Saved data entries
--- Begin ---

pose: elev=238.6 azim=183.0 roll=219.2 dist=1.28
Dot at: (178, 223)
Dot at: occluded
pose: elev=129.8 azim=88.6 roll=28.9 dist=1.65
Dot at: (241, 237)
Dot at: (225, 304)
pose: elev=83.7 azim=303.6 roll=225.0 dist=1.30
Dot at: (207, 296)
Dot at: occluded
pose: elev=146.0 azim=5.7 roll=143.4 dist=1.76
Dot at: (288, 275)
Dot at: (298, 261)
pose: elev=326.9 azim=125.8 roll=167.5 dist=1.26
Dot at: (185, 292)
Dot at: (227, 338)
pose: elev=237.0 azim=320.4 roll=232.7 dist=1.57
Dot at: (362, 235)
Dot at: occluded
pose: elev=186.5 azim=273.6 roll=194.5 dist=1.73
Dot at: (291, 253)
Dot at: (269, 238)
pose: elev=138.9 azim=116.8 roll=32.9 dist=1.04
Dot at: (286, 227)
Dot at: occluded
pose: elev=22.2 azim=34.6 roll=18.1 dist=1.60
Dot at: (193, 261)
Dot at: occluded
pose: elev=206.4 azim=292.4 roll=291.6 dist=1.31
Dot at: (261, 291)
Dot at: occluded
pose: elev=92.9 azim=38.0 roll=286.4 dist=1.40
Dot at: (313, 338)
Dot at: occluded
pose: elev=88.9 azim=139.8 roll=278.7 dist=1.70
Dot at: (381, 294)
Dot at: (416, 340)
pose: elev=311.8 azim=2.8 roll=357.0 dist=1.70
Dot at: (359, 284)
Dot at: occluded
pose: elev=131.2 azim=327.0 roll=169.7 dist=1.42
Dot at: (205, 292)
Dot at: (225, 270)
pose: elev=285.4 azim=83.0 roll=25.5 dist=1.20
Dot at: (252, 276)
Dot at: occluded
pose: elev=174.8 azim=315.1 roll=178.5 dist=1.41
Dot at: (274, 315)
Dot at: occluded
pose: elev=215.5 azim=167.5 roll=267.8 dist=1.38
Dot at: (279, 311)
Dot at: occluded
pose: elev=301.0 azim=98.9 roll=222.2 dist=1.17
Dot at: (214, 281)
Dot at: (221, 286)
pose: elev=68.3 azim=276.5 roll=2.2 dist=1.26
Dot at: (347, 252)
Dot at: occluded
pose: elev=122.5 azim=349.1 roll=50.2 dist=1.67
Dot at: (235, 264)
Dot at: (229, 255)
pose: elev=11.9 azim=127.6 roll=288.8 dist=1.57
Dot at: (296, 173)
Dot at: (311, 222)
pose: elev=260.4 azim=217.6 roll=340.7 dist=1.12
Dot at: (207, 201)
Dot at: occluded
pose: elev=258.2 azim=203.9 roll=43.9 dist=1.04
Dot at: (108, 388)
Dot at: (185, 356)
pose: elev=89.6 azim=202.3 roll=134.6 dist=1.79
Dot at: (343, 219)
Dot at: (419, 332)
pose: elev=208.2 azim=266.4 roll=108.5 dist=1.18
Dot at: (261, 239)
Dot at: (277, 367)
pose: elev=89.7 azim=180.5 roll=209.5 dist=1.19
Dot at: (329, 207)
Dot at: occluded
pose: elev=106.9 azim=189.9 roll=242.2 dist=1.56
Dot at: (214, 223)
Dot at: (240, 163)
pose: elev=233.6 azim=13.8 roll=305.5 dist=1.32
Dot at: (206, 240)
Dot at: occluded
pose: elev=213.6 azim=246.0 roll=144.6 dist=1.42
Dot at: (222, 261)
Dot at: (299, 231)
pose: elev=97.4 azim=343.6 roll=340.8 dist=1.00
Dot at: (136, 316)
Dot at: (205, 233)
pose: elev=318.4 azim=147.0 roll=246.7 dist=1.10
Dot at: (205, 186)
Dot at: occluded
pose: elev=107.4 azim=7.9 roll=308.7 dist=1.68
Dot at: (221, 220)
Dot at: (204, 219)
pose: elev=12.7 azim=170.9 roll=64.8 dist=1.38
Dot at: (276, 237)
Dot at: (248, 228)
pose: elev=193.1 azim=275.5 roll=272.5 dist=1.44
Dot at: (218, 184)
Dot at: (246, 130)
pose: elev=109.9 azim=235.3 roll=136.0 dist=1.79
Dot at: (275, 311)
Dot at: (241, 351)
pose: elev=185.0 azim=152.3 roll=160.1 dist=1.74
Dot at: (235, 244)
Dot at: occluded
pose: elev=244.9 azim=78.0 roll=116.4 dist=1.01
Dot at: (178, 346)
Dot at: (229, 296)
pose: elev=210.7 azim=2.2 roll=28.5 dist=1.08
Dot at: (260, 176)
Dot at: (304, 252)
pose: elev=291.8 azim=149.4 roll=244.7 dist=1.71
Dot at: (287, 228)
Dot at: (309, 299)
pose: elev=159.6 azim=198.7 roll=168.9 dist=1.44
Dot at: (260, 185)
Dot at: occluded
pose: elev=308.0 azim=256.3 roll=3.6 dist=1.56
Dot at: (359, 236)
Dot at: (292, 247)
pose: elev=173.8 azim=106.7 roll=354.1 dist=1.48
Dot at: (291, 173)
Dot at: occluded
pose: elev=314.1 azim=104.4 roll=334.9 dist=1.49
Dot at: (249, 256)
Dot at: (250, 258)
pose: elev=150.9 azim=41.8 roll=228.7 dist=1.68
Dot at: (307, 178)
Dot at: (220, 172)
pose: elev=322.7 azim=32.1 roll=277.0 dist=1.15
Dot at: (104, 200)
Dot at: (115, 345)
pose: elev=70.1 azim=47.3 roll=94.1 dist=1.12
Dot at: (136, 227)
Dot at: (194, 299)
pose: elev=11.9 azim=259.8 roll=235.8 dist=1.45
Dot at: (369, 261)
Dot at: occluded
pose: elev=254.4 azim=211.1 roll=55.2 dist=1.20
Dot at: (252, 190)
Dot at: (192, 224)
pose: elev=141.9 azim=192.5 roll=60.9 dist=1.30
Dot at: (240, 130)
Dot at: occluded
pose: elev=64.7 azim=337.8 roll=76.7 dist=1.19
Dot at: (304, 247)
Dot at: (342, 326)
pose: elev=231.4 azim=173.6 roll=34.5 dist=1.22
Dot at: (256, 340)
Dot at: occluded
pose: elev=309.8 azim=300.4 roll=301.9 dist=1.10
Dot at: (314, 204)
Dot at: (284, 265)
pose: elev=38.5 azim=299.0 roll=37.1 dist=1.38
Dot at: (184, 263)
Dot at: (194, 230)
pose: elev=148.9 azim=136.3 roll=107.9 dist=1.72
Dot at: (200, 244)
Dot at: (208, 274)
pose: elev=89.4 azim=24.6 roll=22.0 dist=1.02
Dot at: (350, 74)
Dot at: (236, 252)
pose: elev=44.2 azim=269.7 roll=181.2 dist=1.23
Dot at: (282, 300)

--- End ---

Requirements
Rewrite the data from the line that has "pose: elev=318.4 azim=147.0" through the line that has "Dot at: (304, 252)", changing every "pose" to "camera" and leaving everything else as it is.

Exercise result
camera: elev=318.4 azim=147.0 roll=246.7 dist=1.10
Dot at: (205, 186)
Dot at: occluded
camera: elev=107.4 azim=7.9 roll=308.7 dist=1.68
Dot at: (221, 220)
Dot at: (204, 219)
camera: elev=12.7 azim=170.9 roll=64.8 dist=1.38
Dot at: (276, 237)
Dot at: (248, 228)
camera: elev=193.1 azim=275.5 roll=272.5 dist=1.44
Dot at: (218, 184)
Dot at: (246, 130)
camera: elev=109.9 azim=235.3 roll=136.0 dist=1.79
Dot at: (275, 311)
Dot at: (241, 351)
camera: elev=185.0 azim=152.3 roll=160.1 dist=1.74
Dot at: (235, 244)
Dot at: occluded
camera: elev=244.9 azim=78.0 roll=116.4 dist=1.01
Dot at: (178, 346)
Dot at: (229, 296)
camera: elev=210.7 azim=2.2 roll=28.5 dist=1.08
Dot at: (260, 176)
Dot at: (304, 252)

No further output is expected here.